Jakarta (pilar.id) – Tagar #AksiCepatTilep masih trending topic di media sosial Twitter menyusul terbongkarnya dugaan penyelewengan anggaran yang dilakukan lembaga kemanusian Aksi Cepat Tanggap (ACT). Lembaga ACT sendiri terkonfirmasi tidak terdaftar sebagai lembaga pengumpul dana umat di Badan Amil Zakat Nasional (Baznas).
Direktur Komunikasi dan Aliansi Strategis Dompet Dhuafa Bambang Suherman mengatakan, ada perbedaan mendasar antara lembaga kemanusiaan dan lembaga zakat. Keduanya memiliki regulasi yang berbeda.

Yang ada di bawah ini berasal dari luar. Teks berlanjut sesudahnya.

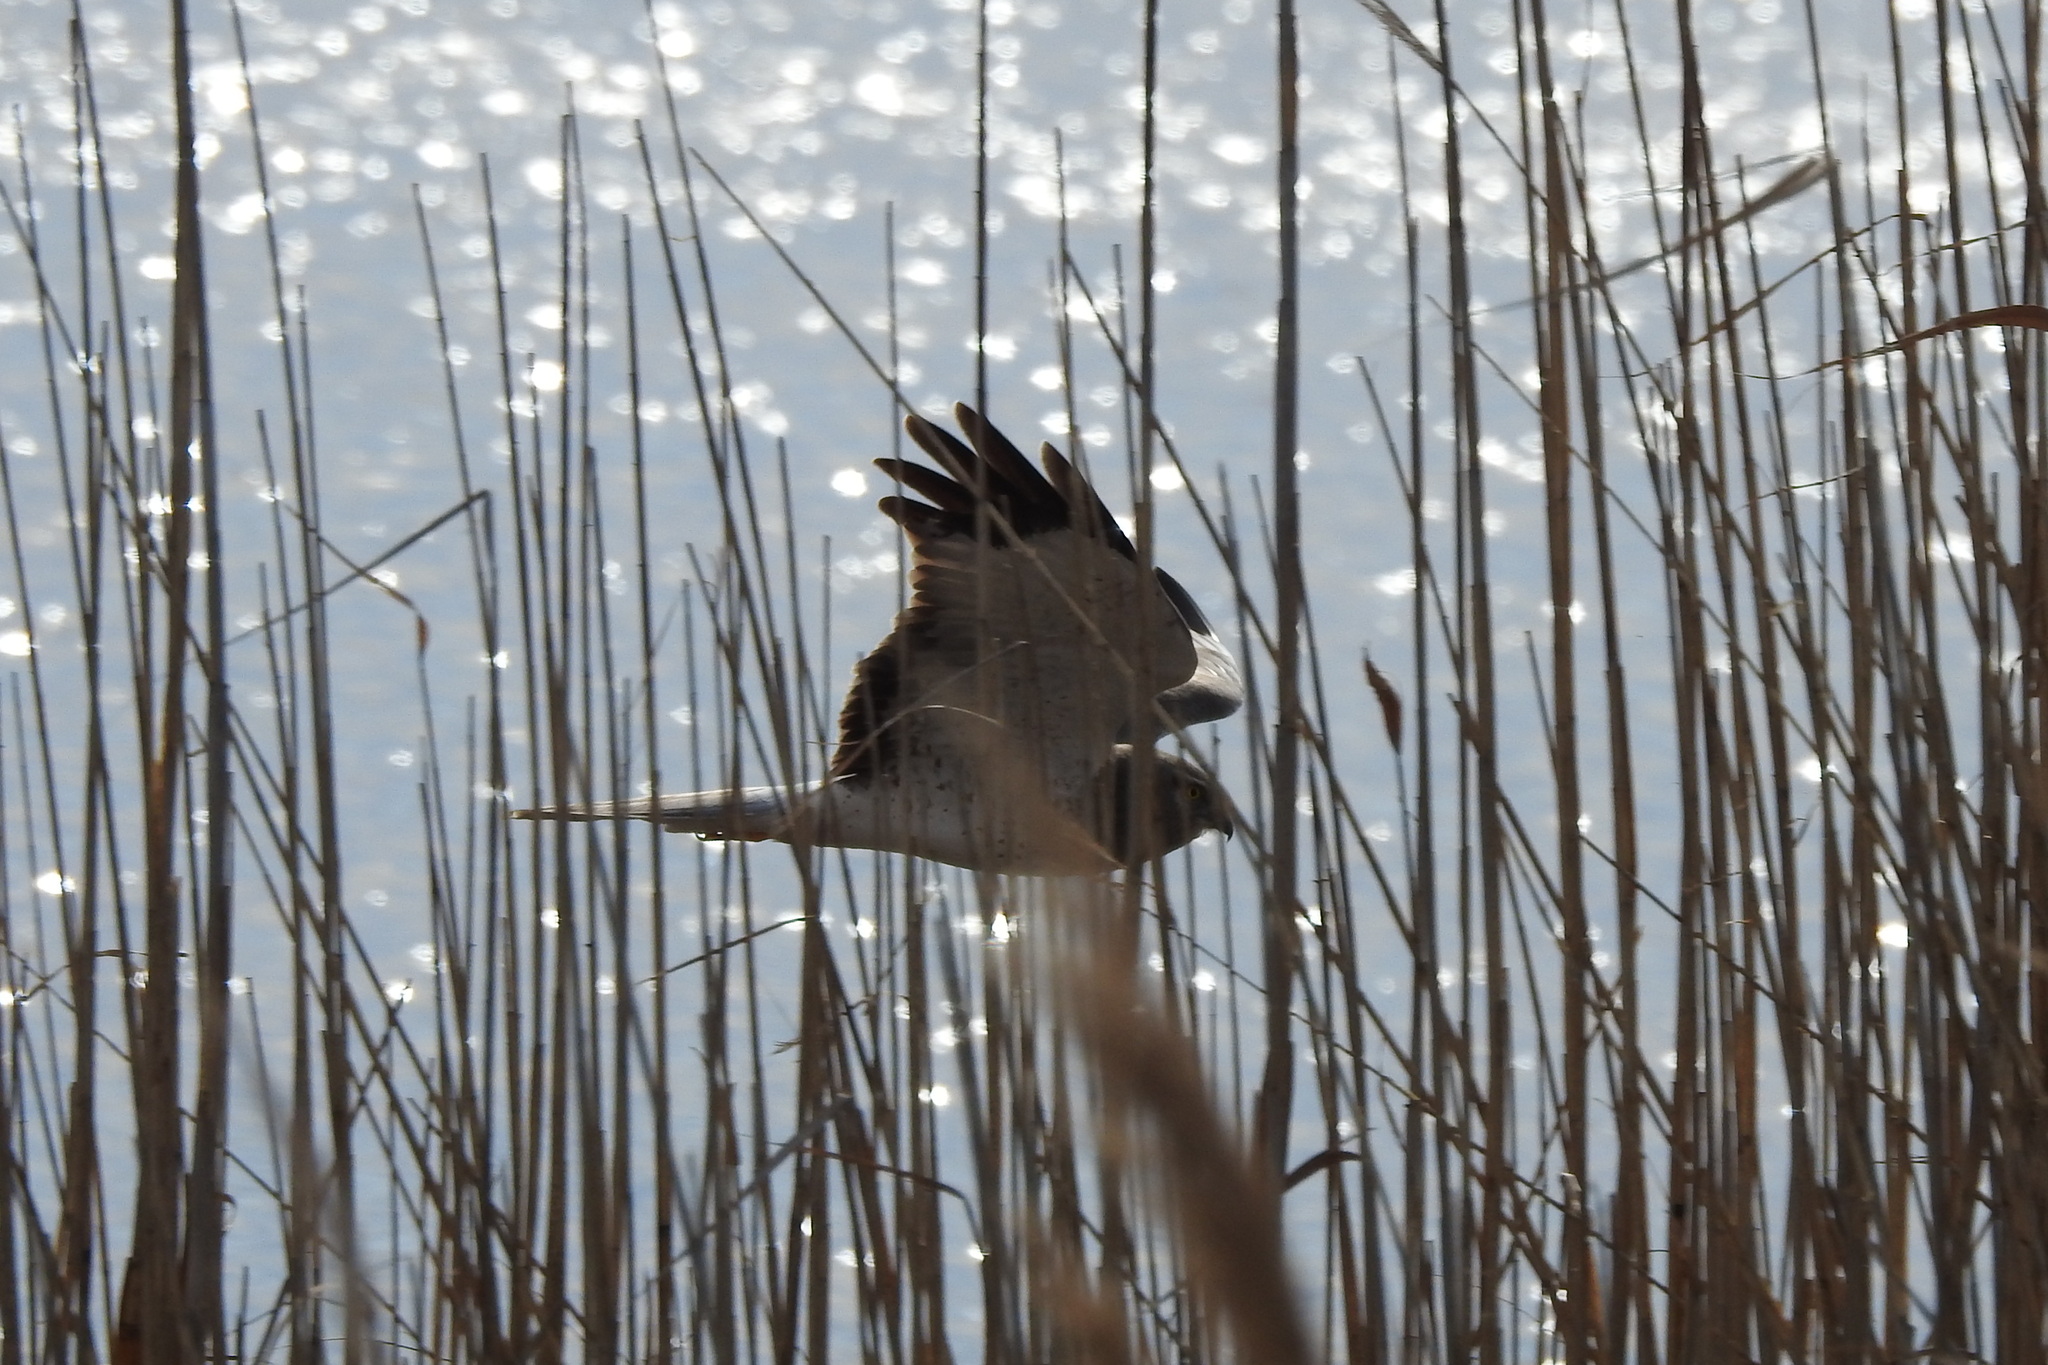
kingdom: Animalia
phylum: Chordata
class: Aves
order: Accipitriformes
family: Accipitridae
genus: Circus
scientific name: Circus cyaneus
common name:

Lembaga kemanusiaan, kata Bambang, bernaung di bawah Kementerian Sosial (Kemensos), dan tunduk kepada Undang-undang (UU) Nomor 9 Tahun 1961 tentang Pengumpulan Uang atau Barang. Sementara, lembaga zakat seperti Dompet Dhuafa, regulasinya diatur oleh Kementerian Agama (Kemenag) dan tunduk kepada Undang-undang (UU) Nomor 23 Tahun 2011 tentang Pengelolaan Zakat.
“Kalau di lembaga zakat aturan tentang biaya operasional itu sudah ditetapkan dalam undang undang, maksimal 12,5 persen,” kata Bambang, di Jakarta, Rabu (6/7/2022).

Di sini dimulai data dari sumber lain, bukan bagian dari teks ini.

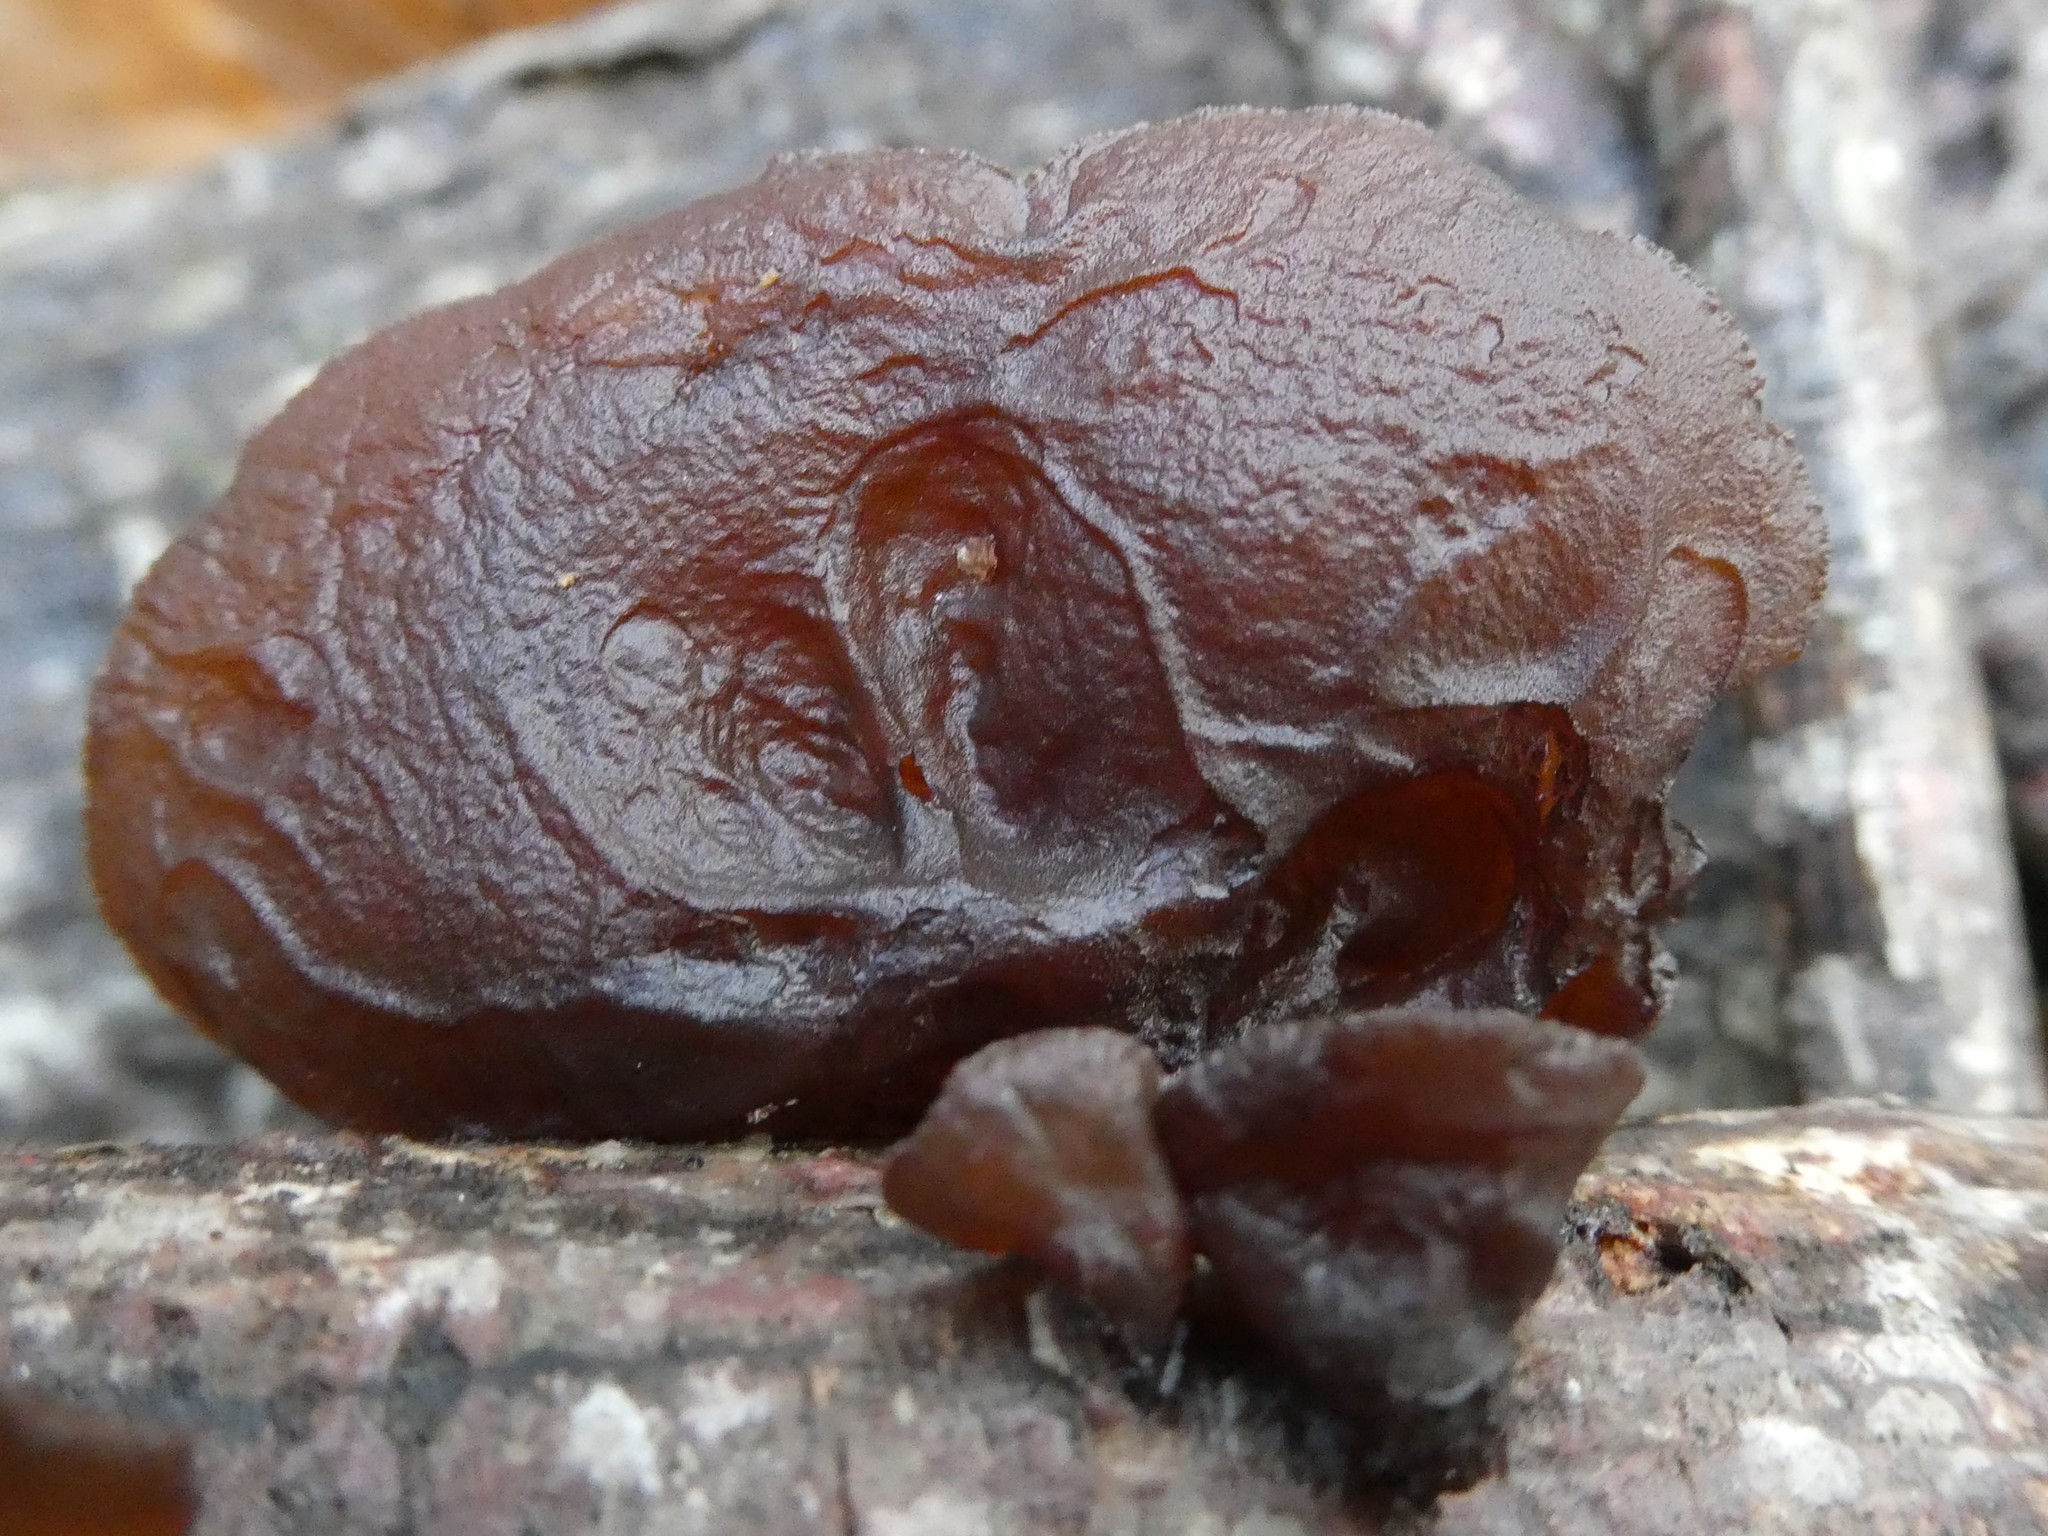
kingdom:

Menurut Bambang, dari 12,5 persen tersebut, hanya 6-8 persen digunakan untuk menggaji pengumpul zakat atau amil. Sedangkan sisanya, akan digunakan untuk membiayai operasional kegiatan lembaga.
Lembaga zakat seperti Dompet Dhuafa, kaidahnya dikontrol oleh institusi berlapis. Selain audit internal, lembaga zakat juga melakukan audit eksternal oleh kantor akuntan publik (KAP), serta diwajibkan untuk public expose agar masyarakat lebih mudah mendapatkan informasi.
Lembaga zakat juga diawasi oleh Kemenag, serta Baznas sebagai mandatoris UU Zakat yang akan melakukan monitoring dan evaluasi. “Lalu ada Majelis Ulama Indonesia (MUI) ini juga melakukan proses audit syariah kepada lembaga zakat,” kata Bambang.
Dengan kontrol berlapis tersebut diharapkan meminimalisir kasus-kasus penyimpangan donasi. “Saya katakan tidak ada (penyimpangan), karena ini basisnya personal, interest. Tapi insya Allah dengan semua mekanisme regulasi yang negara atur ini relatif lebih terjaga,” kata dia. (ach/fat)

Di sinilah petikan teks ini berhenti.